Define $f(x)$ as $2x^3-15x^2+36x+1$. Its domain is given to be $[0, 3]$ and range is $[1,29]$. Is it one-one? Is it onto?
I know that a monotonically increasing or decreasing function is one-one.
$$f'(x)= 6x^2-30x+36= 6(x-2)(x-3)$$ This is clearly positive for values of $x$ greater than three and negative for numbers in $(2,3)$. So the function is not one-one.
To find out whether the function is onto I found the maximum and minimum value of the function.
$$f''(x)= 12x-30$$ which is positive for $x=3$ and negative for $x=2$ where there would be a minimum and maximum respectively.
$f(2) = 29$ and $f(3)= 28$. So the value of $f(x)$ should range between $28$ and $29$. And the function is not onto. But clearly, $f(0)$ is equal to $1$.
I am not sure where I have gone wrong. I have checked my calculations multiple times. Is there a conceptual flaw in my solution? Please help me out.

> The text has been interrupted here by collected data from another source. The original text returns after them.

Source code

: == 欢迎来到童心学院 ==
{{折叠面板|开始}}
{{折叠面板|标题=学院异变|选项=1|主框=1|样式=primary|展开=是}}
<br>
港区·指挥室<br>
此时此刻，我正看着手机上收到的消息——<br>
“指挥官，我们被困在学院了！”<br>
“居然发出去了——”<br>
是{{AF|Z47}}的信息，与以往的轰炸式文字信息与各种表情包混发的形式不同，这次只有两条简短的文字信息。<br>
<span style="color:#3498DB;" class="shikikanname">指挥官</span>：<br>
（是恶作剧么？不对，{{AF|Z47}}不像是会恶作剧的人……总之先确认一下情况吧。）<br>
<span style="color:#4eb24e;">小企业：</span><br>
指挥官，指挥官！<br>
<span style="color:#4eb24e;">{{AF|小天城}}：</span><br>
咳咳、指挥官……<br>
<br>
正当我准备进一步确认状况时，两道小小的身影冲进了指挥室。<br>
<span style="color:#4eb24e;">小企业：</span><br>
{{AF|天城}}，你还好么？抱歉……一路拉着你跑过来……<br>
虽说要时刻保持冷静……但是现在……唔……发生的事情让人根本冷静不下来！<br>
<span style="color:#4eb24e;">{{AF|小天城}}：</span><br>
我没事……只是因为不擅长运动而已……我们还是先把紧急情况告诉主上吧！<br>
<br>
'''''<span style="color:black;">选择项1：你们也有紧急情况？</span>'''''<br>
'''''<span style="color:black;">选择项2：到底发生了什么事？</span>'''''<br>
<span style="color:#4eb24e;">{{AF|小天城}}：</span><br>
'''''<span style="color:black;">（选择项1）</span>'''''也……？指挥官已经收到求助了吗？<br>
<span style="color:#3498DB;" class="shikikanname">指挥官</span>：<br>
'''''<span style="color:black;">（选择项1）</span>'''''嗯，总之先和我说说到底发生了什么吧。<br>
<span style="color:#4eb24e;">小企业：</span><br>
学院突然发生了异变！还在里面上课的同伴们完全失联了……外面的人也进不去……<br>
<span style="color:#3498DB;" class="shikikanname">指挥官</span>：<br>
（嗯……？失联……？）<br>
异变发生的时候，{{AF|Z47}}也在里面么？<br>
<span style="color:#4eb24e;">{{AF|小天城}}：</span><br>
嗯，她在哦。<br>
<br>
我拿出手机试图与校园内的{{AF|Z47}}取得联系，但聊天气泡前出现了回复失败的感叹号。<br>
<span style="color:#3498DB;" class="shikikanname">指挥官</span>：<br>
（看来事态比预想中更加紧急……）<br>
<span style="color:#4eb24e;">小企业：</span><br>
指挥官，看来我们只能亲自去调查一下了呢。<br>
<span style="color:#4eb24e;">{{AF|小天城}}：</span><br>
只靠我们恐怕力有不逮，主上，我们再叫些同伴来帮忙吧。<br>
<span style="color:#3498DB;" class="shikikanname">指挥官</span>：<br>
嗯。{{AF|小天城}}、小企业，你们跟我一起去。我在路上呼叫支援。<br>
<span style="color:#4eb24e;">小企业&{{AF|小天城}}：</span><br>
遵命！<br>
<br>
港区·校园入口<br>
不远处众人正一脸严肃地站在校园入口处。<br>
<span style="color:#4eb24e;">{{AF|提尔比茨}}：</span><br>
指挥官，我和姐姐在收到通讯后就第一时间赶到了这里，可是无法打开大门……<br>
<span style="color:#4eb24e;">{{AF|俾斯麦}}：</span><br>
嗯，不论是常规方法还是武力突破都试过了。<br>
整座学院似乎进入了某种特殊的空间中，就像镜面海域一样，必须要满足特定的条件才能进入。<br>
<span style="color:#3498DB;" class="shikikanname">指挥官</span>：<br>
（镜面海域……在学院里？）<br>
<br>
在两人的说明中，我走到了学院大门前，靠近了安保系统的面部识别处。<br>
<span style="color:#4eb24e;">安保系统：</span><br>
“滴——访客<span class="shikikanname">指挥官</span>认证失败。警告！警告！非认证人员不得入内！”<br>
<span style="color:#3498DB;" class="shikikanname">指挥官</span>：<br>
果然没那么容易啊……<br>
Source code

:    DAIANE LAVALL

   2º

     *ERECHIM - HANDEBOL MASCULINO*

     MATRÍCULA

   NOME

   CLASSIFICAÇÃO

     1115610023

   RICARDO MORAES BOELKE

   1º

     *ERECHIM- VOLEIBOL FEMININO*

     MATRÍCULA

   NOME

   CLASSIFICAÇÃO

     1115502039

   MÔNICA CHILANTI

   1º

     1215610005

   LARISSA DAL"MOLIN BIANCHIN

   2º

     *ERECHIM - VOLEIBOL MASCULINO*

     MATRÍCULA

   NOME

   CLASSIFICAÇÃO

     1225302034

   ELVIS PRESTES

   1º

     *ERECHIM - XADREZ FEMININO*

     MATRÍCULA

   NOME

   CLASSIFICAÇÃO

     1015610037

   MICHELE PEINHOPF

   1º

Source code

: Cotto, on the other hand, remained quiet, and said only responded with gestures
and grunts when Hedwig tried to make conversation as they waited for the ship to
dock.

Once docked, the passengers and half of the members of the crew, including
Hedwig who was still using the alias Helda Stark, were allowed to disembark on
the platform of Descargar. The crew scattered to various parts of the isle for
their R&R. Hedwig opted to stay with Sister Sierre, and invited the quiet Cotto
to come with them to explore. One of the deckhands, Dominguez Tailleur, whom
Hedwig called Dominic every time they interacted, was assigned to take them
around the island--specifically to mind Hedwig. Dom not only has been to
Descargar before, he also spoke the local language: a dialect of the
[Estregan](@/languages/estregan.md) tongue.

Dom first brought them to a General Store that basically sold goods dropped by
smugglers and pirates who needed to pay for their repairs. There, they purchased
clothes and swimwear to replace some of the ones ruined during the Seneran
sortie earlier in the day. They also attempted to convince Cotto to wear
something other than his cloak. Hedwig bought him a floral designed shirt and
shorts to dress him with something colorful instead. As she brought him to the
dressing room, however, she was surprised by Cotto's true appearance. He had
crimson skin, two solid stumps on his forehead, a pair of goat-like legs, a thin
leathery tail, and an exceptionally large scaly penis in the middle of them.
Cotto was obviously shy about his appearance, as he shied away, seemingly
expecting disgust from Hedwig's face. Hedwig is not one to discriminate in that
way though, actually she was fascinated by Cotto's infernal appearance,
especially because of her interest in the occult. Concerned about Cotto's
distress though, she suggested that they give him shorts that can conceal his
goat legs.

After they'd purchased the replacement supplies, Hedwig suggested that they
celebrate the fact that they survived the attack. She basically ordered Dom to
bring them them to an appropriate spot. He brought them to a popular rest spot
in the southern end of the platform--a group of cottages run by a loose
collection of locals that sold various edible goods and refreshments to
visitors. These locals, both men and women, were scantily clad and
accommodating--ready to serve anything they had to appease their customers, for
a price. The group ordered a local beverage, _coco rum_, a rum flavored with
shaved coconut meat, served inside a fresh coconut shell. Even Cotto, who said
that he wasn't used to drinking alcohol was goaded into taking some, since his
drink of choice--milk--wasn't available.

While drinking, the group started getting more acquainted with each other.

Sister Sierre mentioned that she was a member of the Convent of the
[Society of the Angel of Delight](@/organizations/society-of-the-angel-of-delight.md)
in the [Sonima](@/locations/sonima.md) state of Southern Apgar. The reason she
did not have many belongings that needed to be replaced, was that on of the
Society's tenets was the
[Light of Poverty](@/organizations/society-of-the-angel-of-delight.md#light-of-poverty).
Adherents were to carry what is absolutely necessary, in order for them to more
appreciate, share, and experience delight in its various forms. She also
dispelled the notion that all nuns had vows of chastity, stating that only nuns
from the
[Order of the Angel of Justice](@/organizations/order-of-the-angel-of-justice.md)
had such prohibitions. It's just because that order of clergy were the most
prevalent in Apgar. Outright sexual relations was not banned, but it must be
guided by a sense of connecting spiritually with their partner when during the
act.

The reason the test seems to fail is that the critical values you are considering, $x = 2,3$, are local extrema, not necessarily global extrema. Remember that the first/second derivative tests can only identify local extrema without additional information. To see that the function is onto in the domain $[0,3]$ note that $f$ is continuous, and that $f(0) = 1$ and $f(2) = 29$. By the Intermediate Value Theorem, then, $f$ is onto the range $[1,29]$.